Thursday, July 18, 2024

1.4m hectares of wilding conifers tamed

1.4 million hectares of native and productive land have been protected from wilding conifers in the past two years, Biosecurity Minister, Damien O’Connor said today.

Speaking at the 2022 Wilding Pine Conference in Blenheim, Mr O’Connor said there was a visible difference across the country from the work of hundreds of people to get the upper hand on the highly invasive weeds.

“Analysis showed that left unchecked, wildings would cost the economy $5.3 billion. We made the right call to front-foot the issue, announcing $100 million of Jobs For Nature funding for a collective effort at the last conference in 2020,” the Minister said.

The National Wilding Conifer Control Programme has since treated more than two thirds of the known infestations around the country at least once, he said.

“From the dune lakes of the Te Aupōuri Peninsula in Northland, to the high country of Molesworth, and to the sacred Motupōhue Bluff Hill at Invercargill, the scenes are striking. Native tussock, bush and grazing land are recovering, and the outlook for biodiversity is brighter.”

The Programme has now completed two phases of control across 33% of the national known infestation, and a first phase over another 37%.

“That means the spread has been stopped or slowed in these areas, and efforts can shift to stopping re-infestation over the next few years – which is progressively less costly,” the Minister said.

A 2018 Cost Benefit Analysis report showed that if the Programme focussed control efforts on 1.8 million hectares of the most vulnerable landscapes, this could protect 7.25 million hectares from further infestation.

The Programme is on track to exceed this target, said Mr O’Connor.

“The control of wilding pines delivers huge benefits for New Zealand’s economy and rural communities and supports resilience to the impacts of climate change – through reducing impacts on productive land, hydro-power generation, and reducing the threats from intense wildfires.”

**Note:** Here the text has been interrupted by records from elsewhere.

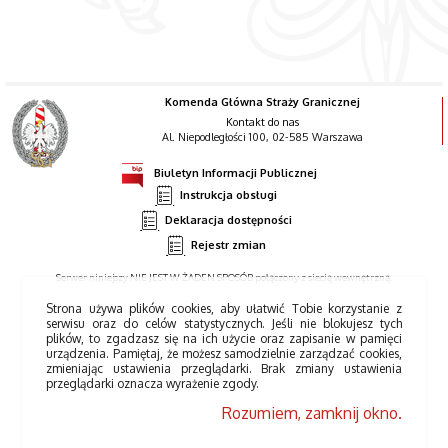
Komenda Główna Straży Granicznej
Kontakt do nas
Al. Niepodległości 100, 02-585 Warszawa
Biuletyn Informacji Publicznej
Instrukcja obsługi
Deklaracja dostępności
Rejestr zmian
Serwer niniejszy NIE JEST W ŻADEN SPOSÓB połączony z siecią wewnętrzną.
Strona używa plików cookies, aby ułatwić Tobie korzystanie z
serwisu oraz do celów statystycznych. Jeśli nie blokujesz tych
plików, to zgadzasz się na ich użycie oraz zapisanie w pamięci
urządzenia. Pamiętaj, że możesz samodzielnie zarządzać cookies,
zmieniając ustawienia przeglądarki. Brak zmiany ustawienia
przeglądarki oznacza wyrażenie zgody.
Rozumiem, zamknij okno.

“The Programme carried out searching, pulling, sawing, spraying and felling. Added to that is the work of iwi and community volunteers and Government agencies, along with landowners and foresters managing their own land responsibly and being good neighbours.

“The final $35 million of Jobs For Nature funding will be spent over the next two years to continue the highest priority control work. It will progressively transition cleared land back to landowners where it is feasible for them to take over ongoing management to prevent reinvasion.

“With the results of the control work clear to see and the broad economic benefits understood, I hope to work with organisations to ensure funding is in place to keep up the pace of this essential work.

“The Programme, and many others under their own steam, are doing an excellent job, and we need to keep working together to maintain all the ground we have gained so far – the battle against this urgent weed threat is far from won,” Mr O’Connor said.

The Government has committed ongoing baseline funding of $10 million per year from the 2023-24 Financial Year.